A enfermeira saiu deixando Kate e Sophia sozinhas.
- Quatro anos?
- Se você ficar repetindo isso várias vezes aí sim vai ficar louca - tinha terminado de colorir.
- São quatro anos, você tem noção disso?
- Eu fiquei dez, você aguenta.
- DEZ ANOS? - sentou na cama de Kate enquanto ela ajuntava seus lápis.
- Eu cometi suicídio três vezes depois que minha filha morreu, eu não vivia muito bem. Minha mãe sempre me visita e meu sobrinho me manda dinheiro, ele é dono de uma indústria.
- E a sua família?
- Minha família é minha mãe e minha filha, o resto não é ninguém.
- E seu marido?
- Eu fui mãe solteira - respirou fundo.
- Sinto muito, Kate.
- É normal - saiu da cama guardando seu livro - você deve conhecer as outras meninas, elas são legais.
- Onde estão elas?
- No grupo de apoio, hoje eu não quis ir mas somos obrigados duas vezes por semana - explicou - melhora seu pensamento positivo, os médicos sempre dizem isso.
- Somos obrigados? - fez uma careta.
- Somos, eu ganhei uma advertência hoje por não ter ido.
- Advertência?
- Sim, se você tiver no máximo seis você ganha punição.
- E qual é a punição?
- Eles bloqueiam todo acesso a família, você não recebe visitas, não recebe o dinheiro que mandam pra você, essas coisas.
- Esse lugar é tenebroso pra mim.
- Já disse que você vai se acostumar - Kate foi até a porta - vem, vamos até o refeitório.
- Eu não quero comer.
- Você precisa, deixe esse seu lado de adolescente birrenta. Não quer ganhar punições agora que chegou, ou quer?

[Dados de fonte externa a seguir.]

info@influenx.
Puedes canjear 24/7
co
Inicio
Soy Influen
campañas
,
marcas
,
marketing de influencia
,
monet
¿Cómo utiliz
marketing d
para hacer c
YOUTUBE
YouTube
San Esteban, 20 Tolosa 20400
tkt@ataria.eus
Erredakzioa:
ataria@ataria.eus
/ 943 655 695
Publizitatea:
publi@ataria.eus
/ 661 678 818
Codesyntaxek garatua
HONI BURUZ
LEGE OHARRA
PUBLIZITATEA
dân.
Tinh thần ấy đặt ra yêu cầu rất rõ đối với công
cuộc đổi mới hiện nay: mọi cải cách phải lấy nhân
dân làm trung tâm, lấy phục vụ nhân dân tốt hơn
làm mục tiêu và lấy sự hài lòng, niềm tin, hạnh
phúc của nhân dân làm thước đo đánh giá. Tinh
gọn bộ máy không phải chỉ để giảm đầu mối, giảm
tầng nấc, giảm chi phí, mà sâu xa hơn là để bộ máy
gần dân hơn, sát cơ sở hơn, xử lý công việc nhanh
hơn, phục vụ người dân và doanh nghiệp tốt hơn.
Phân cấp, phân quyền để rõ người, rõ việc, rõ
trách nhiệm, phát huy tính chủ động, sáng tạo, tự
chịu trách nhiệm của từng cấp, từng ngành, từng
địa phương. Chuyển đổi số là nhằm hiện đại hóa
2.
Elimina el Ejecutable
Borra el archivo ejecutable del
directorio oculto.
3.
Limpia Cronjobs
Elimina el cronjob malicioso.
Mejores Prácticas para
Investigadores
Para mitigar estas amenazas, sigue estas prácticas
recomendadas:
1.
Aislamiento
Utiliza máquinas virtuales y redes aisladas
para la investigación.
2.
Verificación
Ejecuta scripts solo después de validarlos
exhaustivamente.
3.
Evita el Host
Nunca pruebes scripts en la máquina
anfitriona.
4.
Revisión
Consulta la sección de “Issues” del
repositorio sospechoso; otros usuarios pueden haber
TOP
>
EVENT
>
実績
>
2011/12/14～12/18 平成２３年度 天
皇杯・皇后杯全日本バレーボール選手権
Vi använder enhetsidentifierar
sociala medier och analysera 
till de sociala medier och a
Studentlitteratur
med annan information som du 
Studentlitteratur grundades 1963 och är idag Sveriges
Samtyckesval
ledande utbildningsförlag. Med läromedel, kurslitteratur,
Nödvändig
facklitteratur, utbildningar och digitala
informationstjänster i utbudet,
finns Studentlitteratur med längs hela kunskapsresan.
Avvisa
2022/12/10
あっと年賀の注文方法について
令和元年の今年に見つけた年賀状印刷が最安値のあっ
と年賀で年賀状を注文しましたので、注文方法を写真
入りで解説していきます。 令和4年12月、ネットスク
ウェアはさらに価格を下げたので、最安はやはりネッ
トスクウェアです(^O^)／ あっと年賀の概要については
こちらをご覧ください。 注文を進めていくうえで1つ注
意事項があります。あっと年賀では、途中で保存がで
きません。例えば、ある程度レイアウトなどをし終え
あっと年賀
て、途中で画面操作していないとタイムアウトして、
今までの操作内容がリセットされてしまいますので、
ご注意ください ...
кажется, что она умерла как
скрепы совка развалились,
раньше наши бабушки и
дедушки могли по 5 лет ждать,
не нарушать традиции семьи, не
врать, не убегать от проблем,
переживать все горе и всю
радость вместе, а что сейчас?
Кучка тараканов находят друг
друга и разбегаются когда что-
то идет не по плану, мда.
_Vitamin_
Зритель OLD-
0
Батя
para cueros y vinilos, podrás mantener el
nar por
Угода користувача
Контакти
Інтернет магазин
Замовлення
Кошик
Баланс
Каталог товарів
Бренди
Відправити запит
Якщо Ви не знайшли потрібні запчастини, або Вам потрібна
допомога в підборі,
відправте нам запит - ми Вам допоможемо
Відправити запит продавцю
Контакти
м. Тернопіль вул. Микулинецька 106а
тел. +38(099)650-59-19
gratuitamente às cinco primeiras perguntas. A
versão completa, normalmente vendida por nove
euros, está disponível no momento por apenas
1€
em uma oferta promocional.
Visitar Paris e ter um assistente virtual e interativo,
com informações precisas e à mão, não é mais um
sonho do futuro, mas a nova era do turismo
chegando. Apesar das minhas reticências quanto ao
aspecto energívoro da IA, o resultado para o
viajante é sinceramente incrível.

Kate tinha razão, Sophia não estava pronta pra encarar vários tipos de punições, já estava louca só de pensar que ficaria quatro anos sem ver Micael, quatro anos sem ver sua filha, sabia que tinha os problemas mas quatro era demais. Demais a todos.
As duras saíram ao refeitório, os enormes corredores da clínica deixaram Sophia mais tranquila, aquilo parecia um shopping de luxo, ela lembrou os velhos tempos quando gastava sua mesada em roupas importadas e sapatos de grife.
Entraram no refeitório bem iluminado, haviam pessoas terminando suas refeições, não pareciam loucas e sim muito normais pra estarem ali. Kate ensinou tudo a mesma e logo as duas estavam procurando algum lugar pra sentar, o prato de Sophia estava bem verde, diferente do que ela comia quando Micael não estava em casa.
- Está se sentindo melhor?
- Um pouco - abriu seu suco de laranja - aqui não é tão ruim quanto parece.
- Não é, você vai ver - sorriram.
Estava conseguindo destruir suas barreiras da doença.